§ **Task goal**
Your copy should match the listing below exactly, except that it holds no images.

§ **Data block**
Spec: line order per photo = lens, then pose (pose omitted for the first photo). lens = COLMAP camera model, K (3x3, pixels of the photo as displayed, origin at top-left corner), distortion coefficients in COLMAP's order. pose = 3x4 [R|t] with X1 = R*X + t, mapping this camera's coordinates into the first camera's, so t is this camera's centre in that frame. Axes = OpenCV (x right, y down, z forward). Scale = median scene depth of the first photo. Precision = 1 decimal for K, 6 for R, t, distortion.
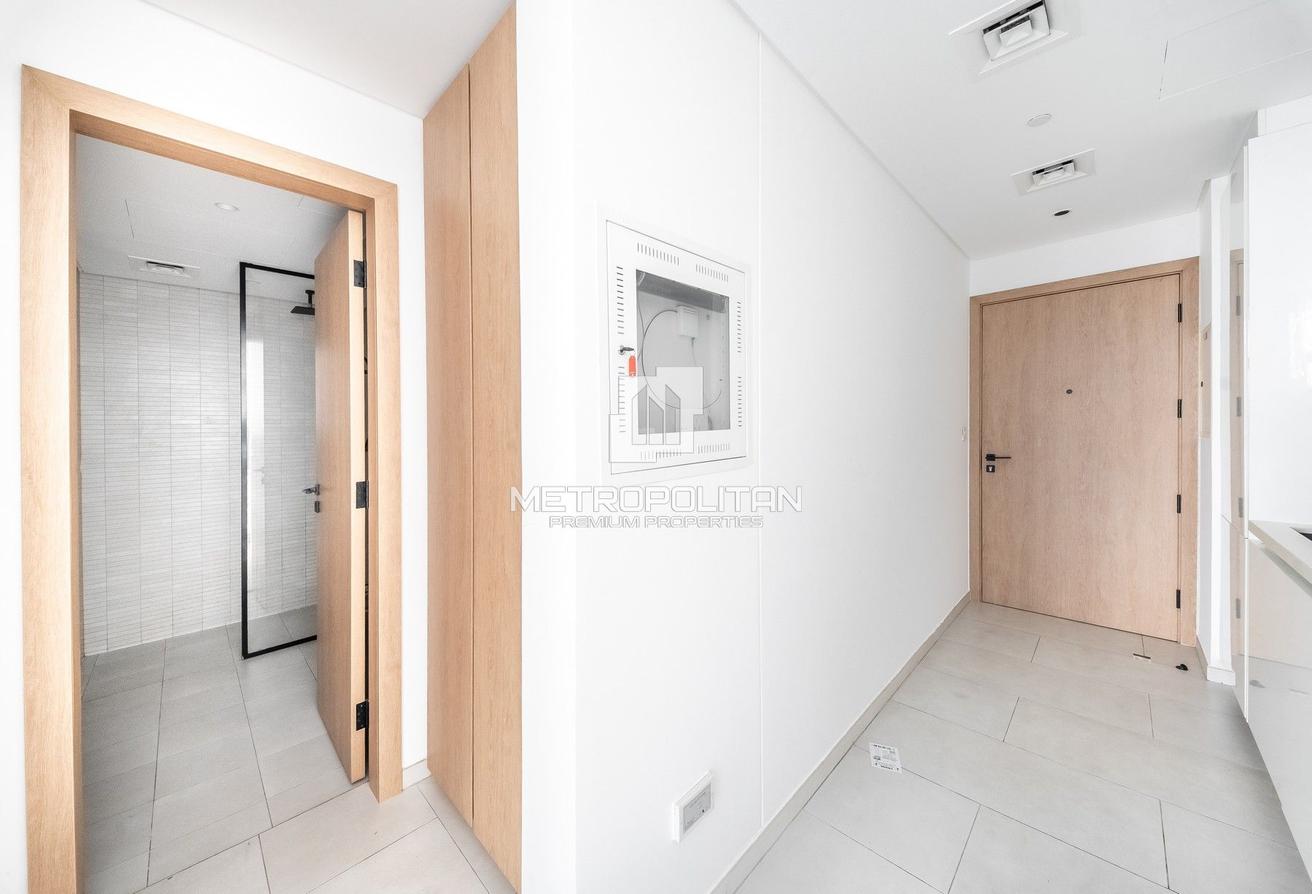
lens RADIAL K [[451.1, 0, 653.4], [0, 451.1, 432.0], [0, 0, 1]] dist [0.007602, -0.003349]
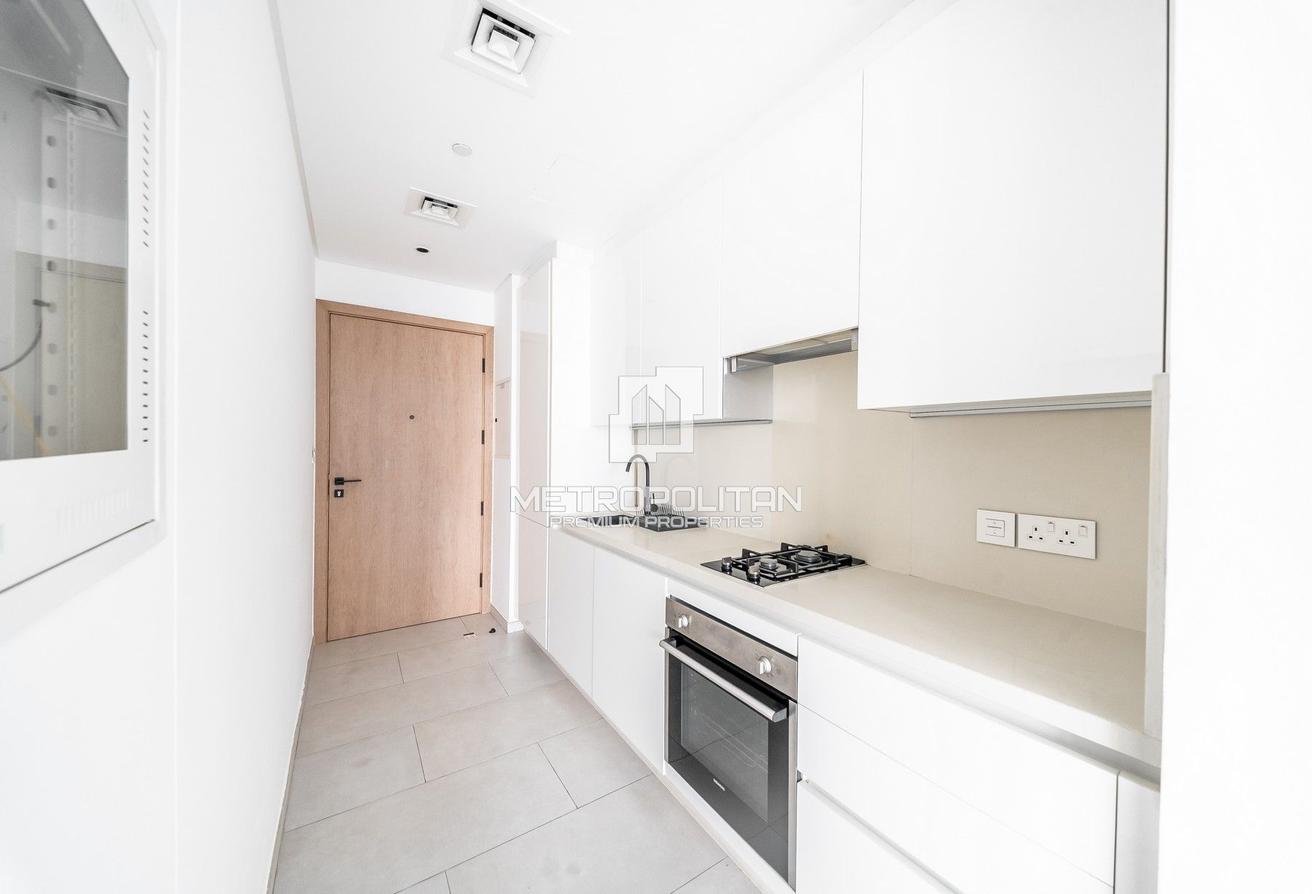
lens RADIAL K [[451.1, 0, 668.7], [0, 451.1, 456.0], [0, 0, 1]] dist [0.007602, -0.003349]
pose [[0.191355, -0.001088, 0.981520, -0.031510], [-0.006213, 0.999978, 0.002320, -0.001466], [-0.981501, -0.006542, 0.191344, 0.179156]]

§ **Exercise result**
Spec: line order per photo = lens, then pose (pose omitted for the first photo). lens = COLMAP camera model, K (3x3, pixels of the photo as displayed, origin at top-left corner), distortion coefficients in COLMAP's order. pose = 3x4 [R|t] with X1 = R*X + t, mapping this camera's coordinates into the first camera's, so t is this camera's centre in that frame. Axes = OpenCV (x right, y down, z forward). Scale = median scene depth of the first photo. Precision = 1 decimal for K, 6 for R, t, distortion.
lens RADIAL K [[451.1, 0, 653.4], [0, 451.1, 432.0], [0, 0, 1]] dist [0.007602, -0.003349]
lens RADIAL K [[451.1, 0, 668.7], [0, 451.1, 456.0], [0, 0, 1]] dist [0.007602, -0.003349]
pose [[0.191355, -0.001088, 0.981520, -0.031510], [-0.006213, 0.999978, 0.002320, -0.001466], [-0.981501, -0.006542, 0.191344, 0.179156]]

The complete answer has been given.